Week 4: Idea of the Workforce to Cultural Imagination

One part of the reading that stuck out to me this week was the idea that as the sea becomes less relevant to the workforce, it becomes bigger in the cultural imagination. This is such a transition of thought, and maybe why we have more environmental awareness about the ocean. Instead of using the ocean as something for profit and to sustain ourselves, it becomes a cultural idea, and as it becomes personified, we feel more reason to protect it. As we create this cultural idea/fact that the ocean is alive, we can also see this idea of it being helpless, and want to protect it. Similar to a puppy, maybe. 
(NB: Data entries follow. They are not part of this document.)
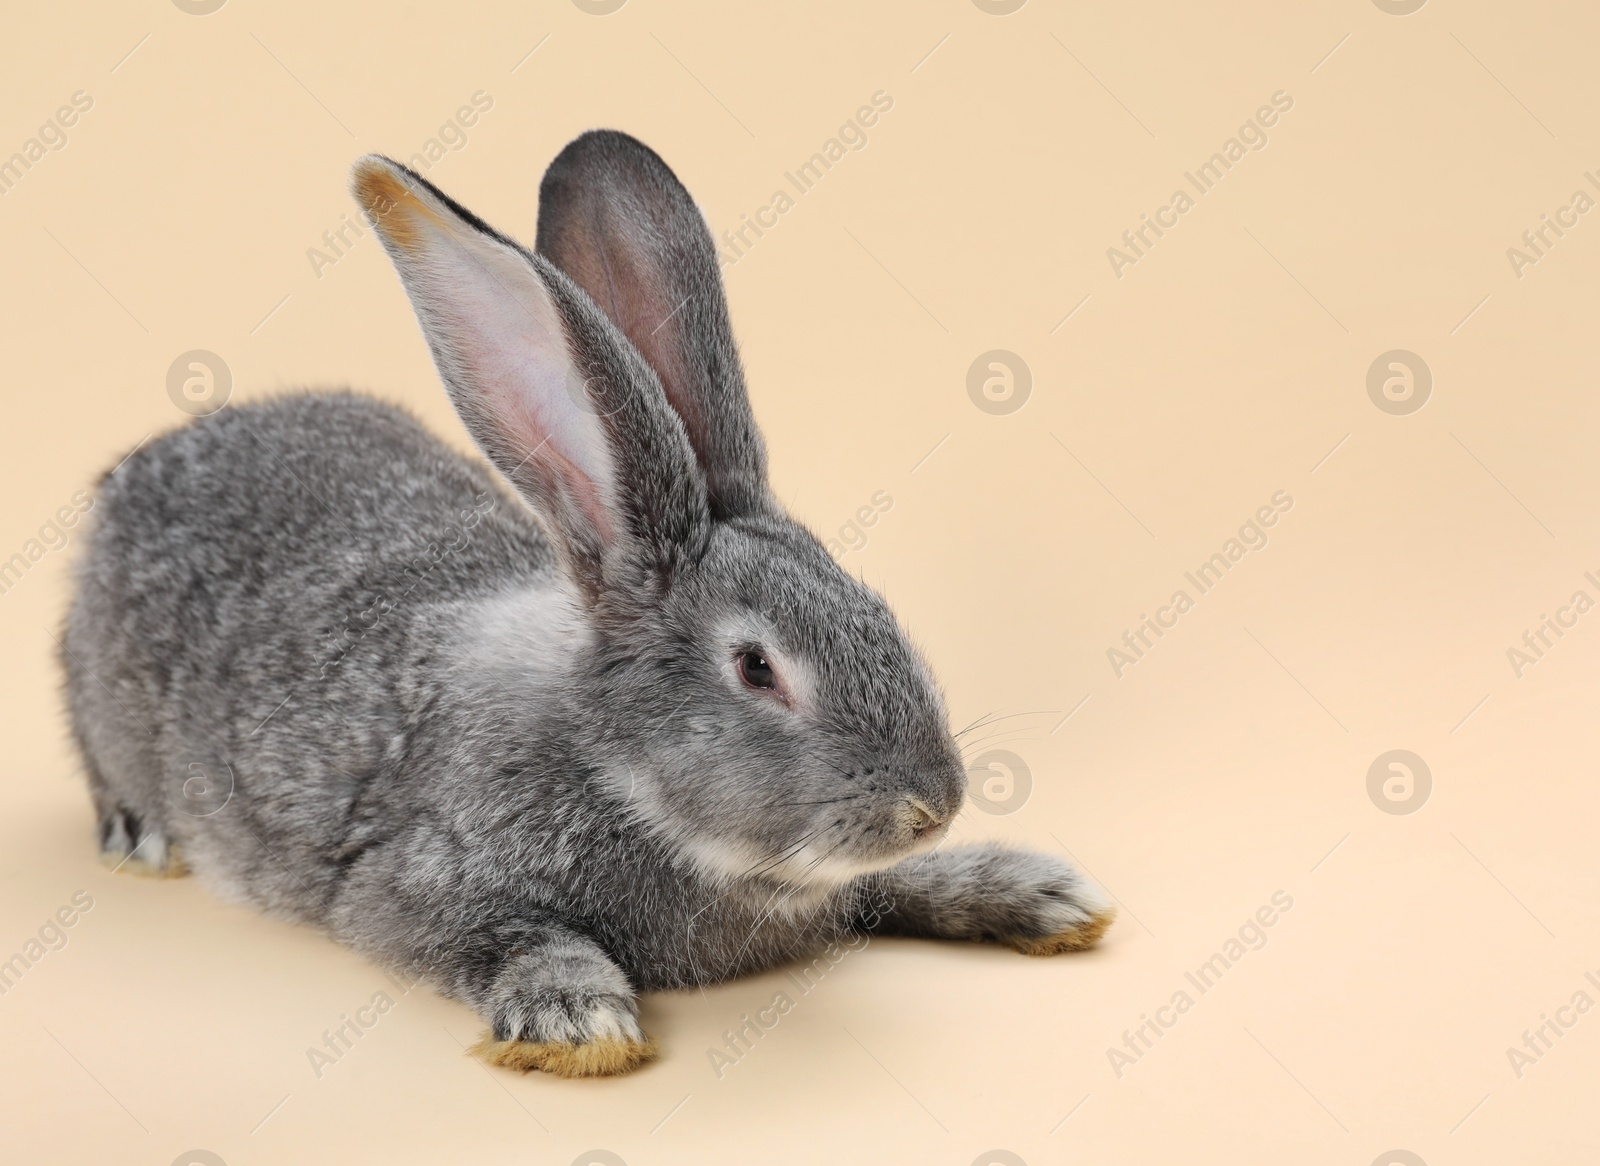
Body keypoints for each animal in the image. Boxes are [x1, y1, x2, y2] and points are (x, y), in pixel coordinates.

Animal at [62, 127, 1113, 1074]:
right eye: (756, 669)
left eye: (881, 614)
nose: (932, 806)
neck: (614, 766)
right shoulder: (409, 885)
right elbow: (512, 934)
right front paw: (575, 1019)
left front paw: (1042, 896)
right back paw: (141, 840)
Gillis brought up this idea of the growing cultural imagination in the context of how the humanities shape our knowledge of the ocean. Right now, I think the ocean is such a signifier of wealth. Real estate properties are higher by the ocean, and it is considered a luxury to be able to go to the beach. I don’t know if this holds true everywhere, though. In Japan, not all of the coast was as valued as living in a big city, like Tokyo. I would be interested in exploring what differences there might be in the value of the ocean in the US versus Japan. In California, anywhere on the coast is expensive and valuable, but I went to plenty of coastlines in Japan that weren’t populated or seemingly expensive. How we view something and the cultural value we place on it is simply that.

I also think it should be noted that our idea of the ocean in the cultural imagination is so limited. When we think of going to the ocean, it is simply to go to the seashore, maybe dip our bodies in for a few minutes. When the ocean was more relevant to the workforce, thoughts of the ocean must’ve been so different. I doubt many thought of white sandy beaches; rather ports with large ships and months of journey.